* **ASSIGNMENT**
Render the stretch of the listing from the line containing "What percentage is" through the end of the listing as a Markdown table with the columns Row and Listing line, omitting blank lines.
──────── DATA FOR THIS EXERCISE
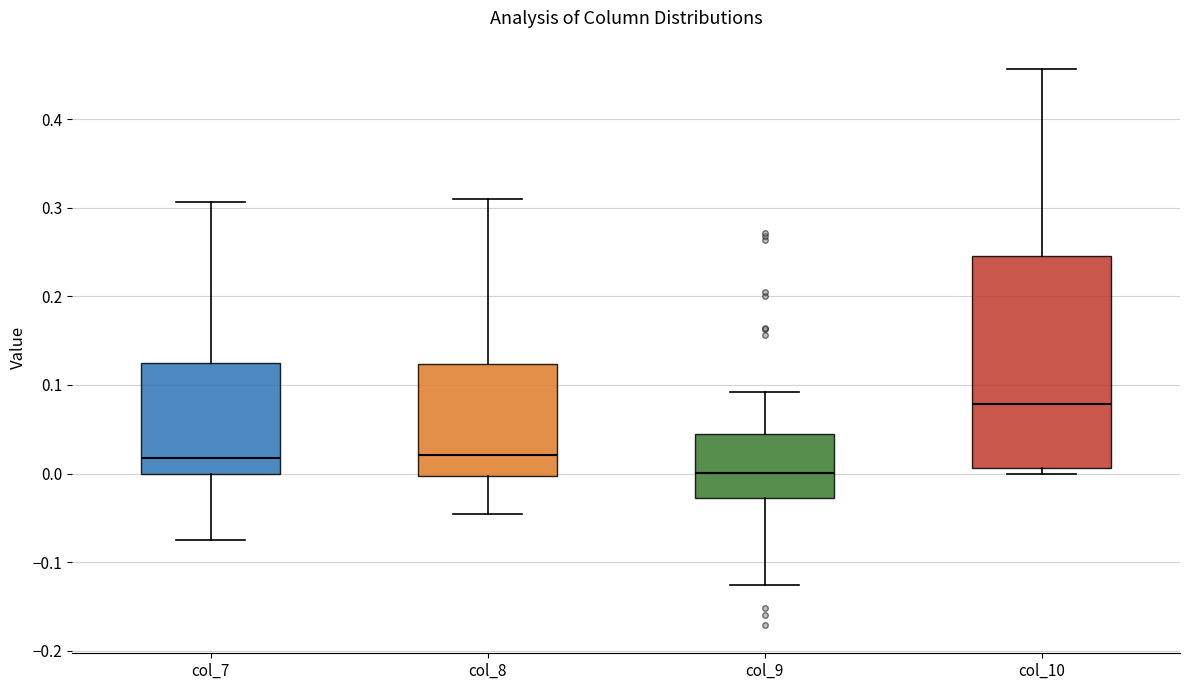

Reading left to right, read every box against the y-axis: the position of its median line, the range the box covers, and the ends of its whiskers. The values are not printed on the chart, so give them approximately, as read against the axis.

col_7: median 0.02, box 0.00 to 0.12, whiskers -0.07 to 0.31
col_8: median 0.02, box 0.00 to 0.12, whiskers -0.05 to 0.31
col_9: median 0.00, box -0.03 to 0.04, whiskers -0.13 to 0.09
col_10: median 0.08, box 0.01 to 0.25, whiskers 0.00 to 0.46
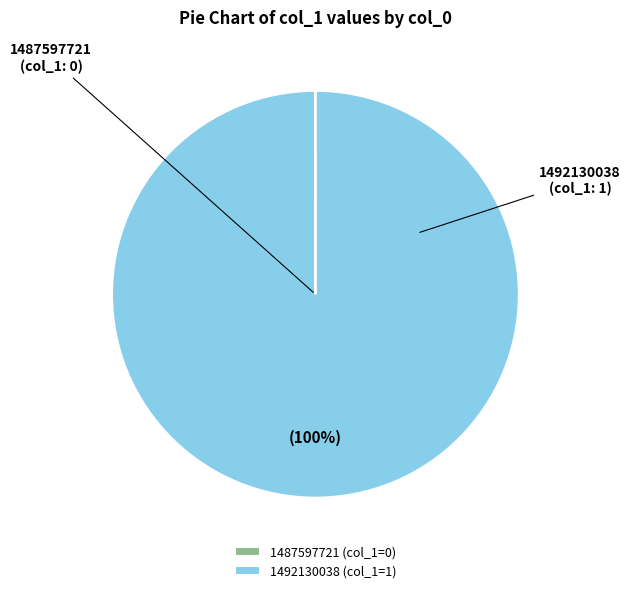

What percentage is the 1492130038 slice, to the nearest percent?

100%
────────────────
* **RESULT**
| Row | Listing line |
|---|---|
| 1 | What percentage is the 1492130038 slice, to the nearest percent? |
| 2 | 100% |